Probabilistic & Bayesian Thinking
Core principle: Probabilistic thinking replaces vague confidence with calibrated estimates. Bayesian thinking updates those estimates as evidence arrives — neither clinging to priors nor overreacting to new data.
Core Concepts
Probability as Degree of Belief
"Will probably work" → 60%? 90%? Forcing a number exposes vague confidence and creates a baseline for updating.
Base Rates
Find the base rate before estimating a specific event — how often does this event type occur in a reference class?
"Will this feature succeed?" → What % of similar features in similar products succeeded?
Ignoring base rates (base rate fallacy) is a top reasoning error.
Bayesian Updating
Update proportionally — not by ignoring priors, not by overwriting them.
New Belief = Prior Belief × Weight of New Evidence
- Prior: belief before evidence
- Likelihood: P(evidence | hypothesis true) vs. false
- Posterior: belief after evidence
Expected Value
EV = Probability × Value
A 10% chance of +€100 (EV = €10) beats a 90% chance of +€5 (EV = €4.50).
Confidence Intervals
Point estimates are usually wrong. Ranges are honest.
- "4 weeks" → "3–7 weeks (80% confidence)"
- Wide intervals on uncertain things = calibration, not weakness.
Output Format
Probability Estimates
| Claim | Prior | Evidence | Updated | Confidence | |-------|-------|----------|---------|------------| | "Feature will succeed" | 30% (base rate) | Strong user signal | 55% | Medium | | "Will ship on time" | 40% (historical) | Experienced team | 50% | Low |
Base Rate Check
- Reference class for this situation?
- Historical base rate for this outcome?
- How does this case differ from base rate (and does that justify adjustment)?
Bayesian Update
- Prior: belief before
- New evidence: what we now know
- Likelihood ratio: more consistent with hypothesis true or false?
- Posterior: belief now
- Update size: did evidence move the needle? (Strong evidence → large; weak → small.)
Expected Value Comparison
| Option | Probability | Value if succeeds | Value if fails | EV | |--------|------------|------------------|----------------|----| | A | 70% | +€50k | -€10k | +€32k | | B | 30% | +€200k | -€20k | +€46k |
Confidence Ranges
- Optimistic (10th pct): [value]
- Expected (50th pct): [value]
- Pessimistic (90th pct): [value]
- Black swan: [tail scenario]
Probability Hygiene Flags
- Probabilities treated as certainties (0%/100%)? Almost nothing is certain.
- Base rate ignored for the specific case?
- Overreaction to latest evidence (anchoring)?
- Conjunction fallacy? (P(A and B) < P(A) — more specific = lower probability)
Calibration Heuristics
Fermi Estimation — break unknowns into estimable parts:
- "How many users?" → market size × awareness % × conversion % × retention %
Reference Class Forecasting — historical data from similar projects:
- "This feature type took 4–8 weeks for 80% of teams in our class"
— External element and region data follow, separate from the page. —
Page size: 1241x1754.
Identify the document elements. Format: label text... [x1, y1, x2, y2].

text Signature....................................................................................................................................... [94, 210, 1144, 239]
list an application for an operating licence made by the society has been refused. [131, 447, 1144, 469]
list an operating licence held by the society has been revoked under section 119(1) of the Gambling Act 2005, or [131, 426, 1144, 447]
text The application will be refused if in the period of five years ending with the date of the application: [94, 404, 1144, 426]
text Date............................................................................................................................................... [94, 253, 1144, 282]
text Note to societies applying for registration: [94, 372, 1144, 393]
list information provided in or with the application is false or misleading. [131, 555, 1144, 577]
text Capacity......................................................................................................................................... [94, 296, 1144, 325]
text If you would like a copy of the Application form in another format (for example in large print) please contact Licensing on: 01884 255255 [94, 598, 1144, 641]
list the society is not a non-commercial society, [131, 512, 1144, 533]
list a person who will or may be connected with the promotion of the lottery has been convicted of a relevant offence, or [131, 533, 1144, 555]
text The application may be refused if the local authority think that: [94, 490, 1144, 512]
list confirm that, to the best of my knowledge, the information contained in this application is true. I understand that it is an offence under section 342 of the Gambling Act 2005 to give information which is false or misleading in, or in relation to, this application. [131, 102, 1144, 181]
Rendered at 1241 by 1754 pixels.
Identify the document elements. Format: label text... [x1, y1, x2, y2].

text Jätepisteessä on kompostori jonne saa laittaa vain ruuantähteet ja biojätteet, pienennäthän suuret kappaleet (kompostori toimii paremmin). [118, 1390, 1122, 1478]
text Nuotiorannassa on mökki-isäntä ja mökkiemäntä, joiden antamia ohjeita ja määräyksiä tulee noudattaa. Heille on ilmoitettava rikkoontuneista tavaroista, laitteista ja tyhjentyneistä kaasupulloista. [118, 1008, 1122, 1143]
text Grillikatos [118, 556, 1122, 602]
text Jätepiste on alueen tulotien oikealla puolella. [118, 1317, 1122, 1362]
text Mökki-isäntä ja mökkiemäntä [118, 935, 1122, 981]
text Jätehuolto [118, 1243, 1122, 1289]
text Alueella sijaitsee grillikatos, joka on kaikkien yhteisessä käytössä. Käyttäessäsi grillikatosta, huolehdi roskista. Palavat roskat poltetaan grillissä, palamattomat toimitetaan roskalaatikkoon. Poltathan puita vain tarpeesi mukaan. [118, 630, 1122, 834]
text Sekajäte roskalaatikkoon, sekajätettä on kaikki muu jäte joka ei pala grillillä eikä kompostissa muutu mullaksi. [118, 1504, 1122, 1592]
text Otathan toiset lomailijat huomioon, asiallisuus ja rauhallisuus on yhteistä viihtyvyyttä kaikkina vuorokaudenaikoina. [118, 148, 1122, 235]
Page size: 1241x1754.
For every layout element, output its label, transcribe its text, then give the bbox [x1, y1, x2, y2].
Outside View vs. Inside View:
- Inside: "We're special, we'll beat the average"
- Outside: "What does the data say for projects like this?"
- Default outside. Adjust only with specific, strong evidence.
Pre-commit to what would change your mind:
- "If we see X, I'll move probability from 60% to below 30%"
- Prevents post-hoc rationalization.
Thinking Triggers
- "What's the base rate?"
- "Are we treating 70% like certainty?"
- "What's the EV of each option, not just the upside?"
- "How much should this evidence actually move our belief?"
- "What would change our mind significantly?"
- "Are we in the reference class we think we're in?"
- "What's the downside, and are we weighting it correctly?"
Example Applications
- "Should we build this?" → % of similar features that drove retention? Cost if it fails?
- "A/B test showed a lift" → Sample size sufficient? Prior for this change type?
- "We'll ship in 2 weeks" → Historical distribution? 80th percentile?
- "Agent failed once — bug?" → Base rate of one-off failures? Evidence that would confirm systematic?